Hal Mumme, left, and Mike Leach had some fun times at Kentucky.


During Hal Mumme’s time at Kentucky, seldom were there many dull moments — especially when he had Mike Leach on his staff

Leach is now the head coach at Washington State and is still as quirky and creative as ever. That’s one thing that has not changed.

Mumme was on Michael Bennett’s radio show, “Just The Tip,” earlier this week and I got to be part of the show. Mumme got to talking about what is was like when Leach was with him at UK first as receivers coach and then offensive coordinator.

“Leach hasn’t changed much. Pretty much what see is what you get. Practice was always fun when he was around,” Mumme said.

Mumme remembered his first preseason camp at Kentucky when walk-on James Whelan hoped to earn playing time in the hurry-up offense that Mumme perfected.

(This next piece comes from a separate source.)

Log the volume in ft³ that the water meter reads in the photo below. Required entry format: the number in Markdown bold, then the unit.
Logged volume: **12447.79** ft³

Mumme said the first meeting with receivers, Leach was showing the players a play over and over on film. He just kept showing the play, stopping it halfway through and showing it again.

“Whalen loves telling the story, too. He told me,” Mumme said. “Whalen is trying to take notes because he wants to make the team. Then Leach freezes the film and ask how many (players) had seen (the movie) Pulp Fiction. A bunch raised their hands.”

That apparently was all Leach need to start asking questions like whether Samuel Jackson or John Travolta was the best character.

“Whalen was writing this all down thinking Leach was leading up to a code word for the play,” Mumme said. “Leach goes on for about 15 minutes about what the plot was. Finally he looks at his watch and said, ‘Well, let’s get out on the field. We have to go.’ Whalen said they  never saw the entire play that whole time.”

Mumme laughed and said Leach knew the offense would rep the play so much in practice that they would all know what to do without ever having seen the play on film.

Whalen went on to become an All-American in 199 when he had 90 catches for 1,019 yards and 10 touchdowns. He led tight ends nationally in all three categories and set the NCAA record for most receptions in a season by a tight end while becoming just the second UK player ever to have a 1,000-yard receiving season.

He played briefly in the NFL and NFL Europe.